Zaidi is betting big that his preseason plan was correct. This roster always was put together to make a second-half run behind a strong starting staff, and after holding Blake Snell at a time when starting pitchers brought back shockingly large returns, the Giants will move forward with what on paper is as strong a rotation as any. 

Alex Cobb was dealt to clear a spot for rookie Hayden Birdsong, who soon will return from the minors to join Snell, Logan Webb, Robbie Ray and Kyle Harrison. The Giants also sent Jorge Soler, Luke Jackson and the remaining $30 million owed to them to Atlanta. They dealt for Mark Canha, sending minor league pitcher Eric Silva to former GM Scott Harris and the Detroit Tigers.

The lineup will look different in the second half, and it will be remarkably young. But as he thought about what to do before an important deadline, Zaidi kept coming back to that pitching.
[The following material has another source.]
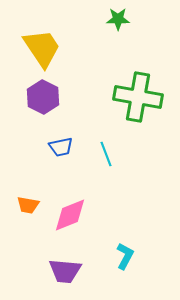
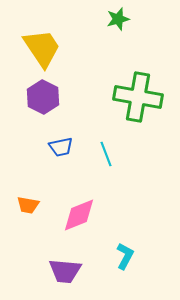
green star: rotated 15 degrees counterclockwise
pink diamond: moved 9 px right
His belief in the group was bolstered by Ray's dominant debut and then a four-game sweep of the Colorado Rockies that included 52 strikeouts, 15 from Snell, who was his best potential trade chip.
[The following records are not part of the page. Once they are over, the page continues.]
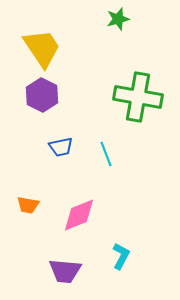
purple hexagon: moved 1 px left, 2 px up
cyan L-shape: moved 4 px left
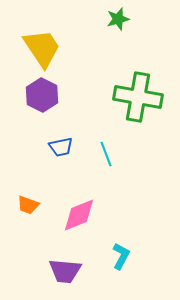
orange trapezoid: rotated 10 degrees clockwise
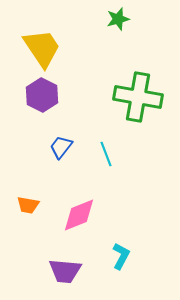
blue trapezoid: rotated 140 degrees clockwise
orange trapezoid: rotated 10 degrees counterclockwise
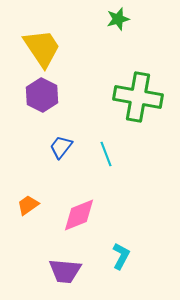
orange trapezoid: rotated 135 degrees clockwise
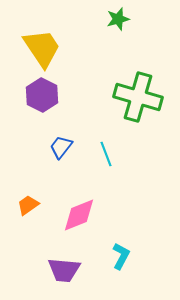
green cross: rotated 6 degrees clockwise
purple trapezoid: moved 1 px left, 1 px up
"Seeing us play that way in this last weekend, we looked at each other a lot and I think the big thing that stood out to people watching us and to really everybody, was just how good the starting pitching was, how dominant it was," Zaidi said on the latest "Giants Talk." "Then you start envisioning a team that can really get on a roll."

The Giants will need to build on that momentum, and do so quickly. They were two games under .500 on deadline day and four games out of a wild-card spot. Zaidi admitted to checking FanGraphs' playoff odds far too often, and those say they have about a one in five chance of reaching October. 

It was raw math that could have inspired the Giants to sell. Or, if they felt so strongly about this rotation, perhaps they should have bought more, upgrading a lineup that often hasn't looked up to the challenge. Zaidi chose the middle ground. 

The Soler and Canha moves give manager Bob Melvin more flexibility and open up the DH role for Marco Luciano, who was activated Tuesday. But Zaidi kept his pitching intact.

"To me, it was all about finding opportunities for our young players. When we've played well, when we have gotten hot, it's been because our young players have given us that spark," Zaidi said on "Giants Talk." "We went into this trade deadline saying, look, we can go get a couple of veteran guys, and we did that with Mark Canha, or we can create opportunities for some of the guys internally that we think can be just as impactful or more impactful down the stretch than a veteran we might go trade for.

"That was really the premise. Some of the work you're going to do is going to be adding someone like Mark Canha, who is a great fit for our roster. Some of what you're going to do is going to be opening up opportunities for our young players. That's where I think you saw a little bit of a mix."

The Giants are hopeful the pitching ensures the plan is a strong one. But it also is a big risk. 

Snell can walk for nothing at the end of the season. Ray can, too. Matt Chapman, who quietly is among the league leaders in WAR, also has an opt-out clause. 

It's possible that the Giants will play better baseball over the next two months, still fall short of the postseason and watch some of their best veterans depart in free agency, once again leaving them with multiple holes to fill. They cut into their deficit over the weekend, but most of the teams they're chasing bolstered their rosters at the deadline, and while they no longer felt Soler was a fit, the Giants did send him to a Braves team that's one of the ones they're trying to chase down. 

It is an uphill climb over the next 54 games, but the Giants believe they have an advantage. Zaidi said that on just about any day the rest of the season, his side should have the starting pitcher edge. Ultimately, that was too much for him to give up on. 

"That's a pretty good place to start any baseball game," he said. "Again, it's going to take that run. Our guys know it, we know it, and again, I think the common thread when you see teams get on the run is just pitching that gives you a chance to win every day."